● **WORK REQUIRED**
In the entries that follow, the first line to write out is the one containing "(digit | '.')", and the last is the one containing "There are only". Reproduce that stretch exactly, with nothing before or after it.
══════════════════════════════
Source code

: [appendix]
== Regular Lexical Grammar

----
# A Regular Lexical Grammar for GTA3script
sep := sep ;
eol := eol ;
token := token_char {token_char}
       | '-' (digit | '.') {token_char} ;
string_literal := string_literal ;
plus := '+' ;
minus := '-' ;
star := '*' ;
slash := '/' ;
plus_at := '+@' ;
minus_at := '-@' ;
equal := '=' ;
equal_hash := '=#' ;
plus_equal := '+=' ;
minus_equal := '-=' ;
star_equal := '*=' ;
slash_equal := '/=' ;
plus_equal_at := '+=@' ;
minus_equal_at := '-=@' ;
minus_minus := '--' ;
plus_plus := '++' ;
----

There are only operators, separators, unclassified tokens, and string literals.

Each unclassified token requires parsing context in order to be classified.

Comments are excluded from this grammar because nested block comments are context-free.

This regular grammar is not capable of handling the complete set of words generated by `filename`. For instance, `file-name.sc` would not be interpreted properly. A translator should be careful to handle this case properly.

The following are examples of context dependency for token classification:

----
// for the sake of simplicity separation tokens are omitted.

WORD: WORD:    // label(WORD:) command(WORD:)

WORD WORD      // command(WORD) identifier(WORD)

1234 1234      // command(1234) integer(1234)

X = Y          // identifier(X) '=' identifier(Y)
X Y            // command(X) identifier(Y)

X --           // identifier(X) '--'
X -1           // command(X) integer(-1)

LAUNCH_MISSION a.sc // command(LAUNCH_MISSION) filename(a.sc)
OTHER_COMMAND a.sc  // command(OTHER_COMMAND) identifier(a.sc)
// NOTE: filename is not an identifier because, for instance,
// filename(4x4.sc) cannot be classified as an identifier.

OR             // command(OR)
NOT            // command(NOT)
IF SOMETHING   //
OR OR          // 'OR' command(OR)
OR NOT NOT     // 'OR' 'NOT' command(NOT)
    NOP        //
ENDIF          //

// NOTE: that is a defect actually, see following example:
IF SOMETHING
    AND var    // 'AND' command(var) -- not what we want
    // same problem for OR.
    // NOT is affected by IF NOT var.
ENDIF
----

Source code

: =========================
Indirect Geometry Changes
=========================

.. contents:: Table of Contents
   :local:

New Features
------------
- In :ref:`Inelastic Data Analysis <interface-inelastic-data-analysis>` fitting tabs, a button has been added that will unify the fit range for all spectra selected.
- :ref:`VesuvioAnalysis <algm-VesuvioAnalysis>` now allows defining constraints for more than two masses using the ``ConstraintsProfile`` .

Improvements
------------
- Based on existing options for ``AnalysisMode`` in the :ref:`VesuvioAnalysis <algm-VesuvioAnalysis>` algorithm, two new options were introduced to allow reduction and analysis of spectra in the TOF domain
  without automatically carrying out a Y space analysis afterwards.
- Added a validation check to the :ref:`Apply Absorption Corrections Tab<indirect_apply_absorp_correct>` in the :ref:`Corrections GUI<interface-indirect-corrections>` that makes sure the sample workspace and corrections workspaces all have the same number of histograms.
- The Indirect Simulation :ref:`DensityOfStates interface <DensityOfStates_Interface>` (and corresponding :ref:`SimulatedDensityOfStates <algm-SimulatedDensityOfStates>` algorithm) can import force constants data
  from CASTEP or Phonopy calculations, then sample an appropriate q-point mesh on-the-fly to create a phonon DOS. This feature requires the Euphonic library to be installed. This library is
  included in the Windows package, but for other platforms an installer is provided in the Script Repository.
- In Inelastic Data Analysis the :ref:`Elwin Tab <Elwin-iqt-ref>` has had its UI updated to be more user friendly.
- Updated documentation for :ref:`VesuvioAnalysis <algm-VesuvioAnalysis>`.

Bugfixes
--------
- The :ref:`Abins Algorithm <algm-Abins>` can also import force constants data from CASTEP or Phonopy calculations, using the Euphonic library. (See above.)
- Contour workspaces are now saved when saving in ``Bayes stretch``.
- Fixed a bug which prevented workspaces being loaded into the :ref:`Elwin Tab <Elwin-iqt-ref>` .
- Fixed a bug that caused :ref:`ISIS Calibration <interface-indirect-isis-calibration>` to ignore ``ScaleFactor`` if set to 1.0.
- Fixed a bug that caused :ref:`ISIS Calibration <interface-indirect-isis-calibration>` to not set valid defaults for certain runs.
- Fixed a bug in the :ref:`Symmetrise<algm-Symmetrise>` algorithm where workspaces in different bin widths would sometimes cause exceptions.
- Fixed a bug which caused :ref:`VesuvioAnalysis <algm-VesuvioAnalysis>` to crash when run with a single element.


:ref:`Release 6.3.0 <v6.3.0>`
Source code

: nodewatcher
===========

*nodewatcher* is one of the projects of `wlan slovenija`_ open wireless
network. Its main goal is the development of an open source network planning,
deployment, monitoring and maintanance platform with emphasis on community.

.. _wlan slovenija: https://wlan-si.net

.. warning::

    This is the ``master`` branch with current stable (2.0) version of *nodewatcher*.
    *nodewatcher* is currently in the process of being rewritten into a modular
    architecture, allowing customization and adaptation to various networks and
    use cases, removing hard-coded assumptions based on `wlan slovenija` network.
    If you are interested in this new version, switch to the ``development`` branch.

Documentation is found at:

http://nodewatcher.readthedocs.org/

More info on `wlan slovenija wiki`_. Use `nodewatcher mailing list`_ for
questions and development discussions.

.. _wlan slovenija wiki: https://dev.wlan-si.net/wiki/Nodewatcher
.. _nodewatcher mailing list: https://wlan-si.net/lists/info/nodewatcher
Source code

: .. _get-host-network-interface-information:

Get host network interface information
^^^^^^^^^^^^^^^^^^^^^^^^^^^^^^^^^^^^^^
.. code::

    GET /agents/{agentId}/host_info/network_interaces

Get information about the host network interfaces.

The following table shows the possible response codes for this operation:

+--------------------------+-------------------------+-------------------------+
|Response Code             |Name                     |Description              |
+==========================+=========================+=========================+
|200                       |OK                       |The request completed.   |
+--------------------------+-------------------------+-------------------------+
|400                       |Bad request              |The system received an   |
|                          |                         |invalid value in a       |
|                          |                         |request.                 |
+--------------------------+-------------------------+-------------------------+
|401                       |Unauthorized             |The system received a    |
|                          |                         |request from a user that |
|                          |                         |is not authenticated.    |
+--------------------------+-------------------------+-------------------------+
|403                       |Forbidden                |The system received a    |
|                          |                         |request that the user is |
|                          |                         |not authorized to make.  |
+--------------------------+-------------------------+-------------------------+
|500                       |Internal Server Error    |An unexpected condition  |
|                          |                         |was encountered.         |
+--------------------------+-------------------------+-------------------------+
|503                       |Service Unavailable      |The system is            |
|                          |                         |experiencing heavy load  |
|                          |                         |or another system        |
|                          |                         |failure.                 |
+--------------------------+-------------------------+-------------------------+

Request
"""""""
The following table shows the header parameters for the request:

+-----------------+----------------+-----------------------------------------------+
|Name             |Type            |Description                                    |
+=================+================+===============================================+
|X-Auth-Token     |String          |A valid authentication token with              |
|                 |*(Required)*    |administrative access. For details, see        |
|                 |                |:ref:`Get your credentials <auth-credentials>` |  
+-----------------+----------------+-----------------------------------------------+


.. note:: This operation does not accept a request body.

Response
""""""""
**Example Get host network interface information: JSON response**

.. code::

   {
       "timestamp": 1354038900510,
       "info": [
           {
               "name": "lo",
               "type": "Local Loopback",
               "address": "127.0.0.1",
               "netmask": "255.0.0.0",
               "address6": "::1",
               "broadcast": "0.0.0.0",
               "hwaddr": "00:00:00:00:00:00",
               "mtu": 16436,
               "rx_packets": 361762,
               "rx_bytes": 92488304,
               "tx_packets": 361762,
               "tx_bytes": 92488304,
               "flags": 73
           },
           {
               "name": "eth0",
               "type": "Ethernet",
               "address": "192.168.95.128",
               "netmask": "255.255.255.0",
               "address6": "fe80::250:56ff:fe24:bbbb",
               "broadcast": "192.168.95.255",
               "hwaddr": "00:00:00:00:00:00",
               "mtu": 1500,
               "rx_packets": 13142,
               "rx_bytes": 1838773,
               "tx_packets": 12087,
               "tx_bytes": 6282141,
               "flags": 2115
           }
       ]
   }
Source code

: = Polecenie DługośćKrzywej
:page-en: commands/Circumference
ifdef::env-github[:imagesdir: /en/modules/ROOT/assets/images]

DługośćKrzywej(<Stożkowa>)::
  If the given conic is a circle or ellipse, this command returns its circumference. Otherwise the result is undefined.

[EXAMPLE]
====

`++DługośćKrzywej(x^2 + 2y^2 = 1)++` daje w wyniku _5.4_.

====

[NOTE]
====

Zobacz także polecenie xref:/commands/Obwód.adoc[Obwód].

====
══════════════════════════════
● **EXPECTED OUTPUT**
       | '-' (digit | '.') {token_char} ;
string_literal := string_literal ;
plus := '+' ;
minus := '-' ;
star := '*' ;
slash := '/' ;
plus_at := '+@' ;
minus_at := '-@' ;
equal := '=' ;
equal_hash := '=#' ;
plus_equal := '+=' ;
minus_equal := '-=' ;
star_equal := '*=' ;
slash_equal := '/=' ;
plus_equal_at := '+=@' ;
minus_equal_at := '-=@' ;
minus_minus := '--' ;
plus_plus := '++' ;
----

There are only operators, separators, unclassified tokens, and string literals.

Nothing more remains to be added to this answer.